───── GIVEN ENTRIES ─────

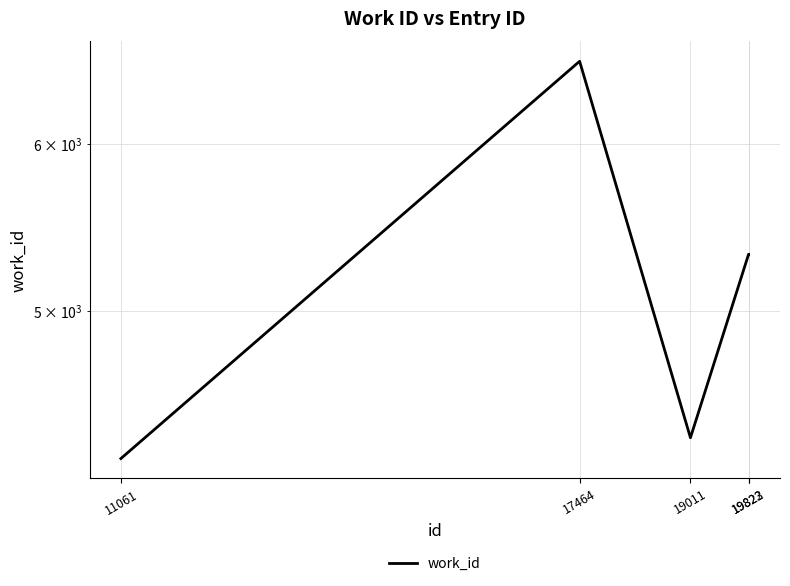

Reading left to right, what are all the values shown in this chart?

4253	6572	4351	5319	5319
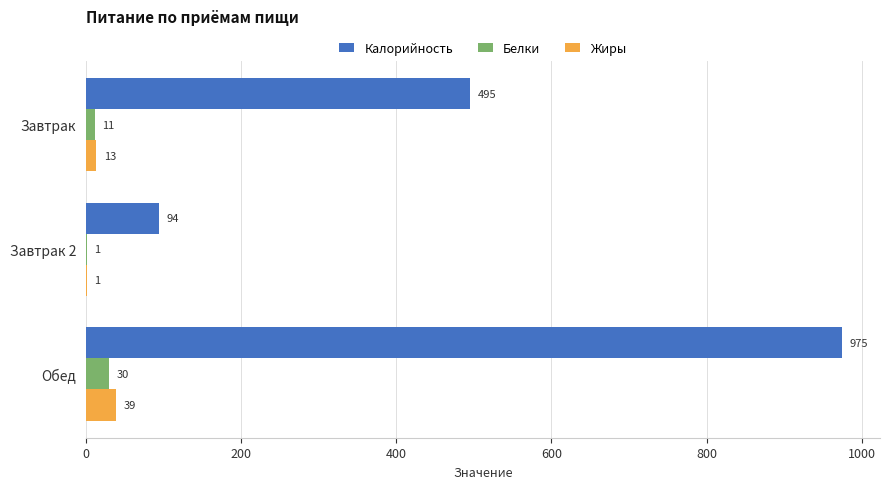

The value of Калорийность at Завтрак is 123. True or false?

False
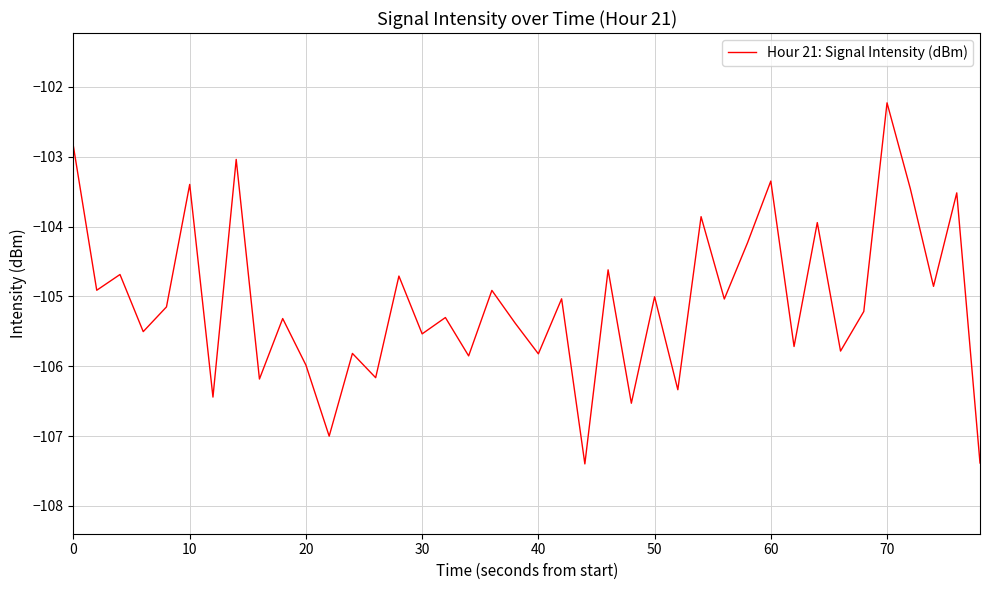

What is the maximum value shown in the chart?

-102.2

─────

WHAT TO WORK ON:
Rewrite all of the items above, replacing "chart" with "graph" and leaving everything else unchanged. Omit the pictures from your answer.

YOUR RESPONSE:
Reading left to right, what are all the values shown in this graph?

4253	6572	4351	5319	5319

The value of Калорийность at Завтрак is 123. True or false?

False

What is the maximum value shown in the graph?

-102.2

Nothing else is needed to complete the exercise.